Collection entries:
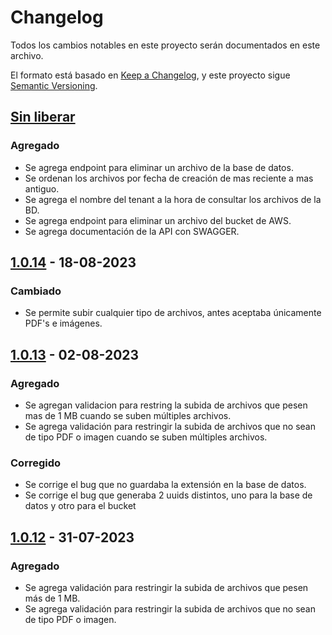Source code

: # Changelog

Todos los cambios notables en este proyecto serán documentados en este archivo.

El formato está basado en [Keep a Changelog](https://keepachangelog.com/es-ES/1.0.0/),
y este proyecto sigue [Semantic Versioning](https://semver.org/lang/es/).

## [Sin liberar]
### Agregado
- Se agrega endpoint para eliminar un archivo de la base de datos.
- Se ordenan los archivos por fecha de creación de mas reciente a mas antiguo.
- Se agrega el nombre del tenant a la hora de consultar los archivos de la BD.
- Se agrega endpoint para eliminar un archivo del bucket de AWS.
- Se agrega documentación de la API con SWAGGER.
## [1.0.14] - 18-08-2023
### Cambiado
- Se permite subir cualquier tipo de archivos, antes aceptaba únicamente PDF's e imágenes.
## [1.0.13] - 02-08-2023
### Agregado
- Se agregan validacion para restring la subida de archivos que pesen mas de 1 MB cuando se suben múltiples archivos.
- Se agrega validación para restringir la subida de archivos que no sean de tipo PDF o imagen cuando se suben múltiples archivos.

### Corregido
- Se corrige el bug que no guardaba la extensión en la base de datos.
- Se corrige el bug que generaba 2 uuids distintos, uno para la base de datos y otro para el bucket

## [1.0.12] - 31-07-2023
### Agregado
- Se agrega validación para restringir la subida de archivos que pesen más de 1 MB.
- Se agrega validación para restringir la subida de archivos que no sean de tipo PDF o imagen.

[Sin liberar]: https://gitlab.gobdigital.com/nomina/aws-s3-api/-/compare/v1.0.14...main
[1.0.14]: https://gitlab.gobdigital.com/nomina/kiosko_front_react/-/compare/v1.0.13...v1.0.14
[1.0.13]: https://gitlab.gobdigital.com/nomina/kiosko_front_react/-/compare/v1.0.12...v1.0.13
[1.0.12]: https://gitlab.gobdigital.com/nomina/kiosko_front_react/-/compare/6ea5cbee4828850b408c214c8ef7c5750a63e84d...v1.0.12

• _Problem statement_
Each line of the data that holds the word "endpoint" should be copied.

• _Task answer_
- Se agrega endpoint para eliminar un archivo de la base de datos.
- Se agrega endpoint para eliminar un archivo del bucket de AWS.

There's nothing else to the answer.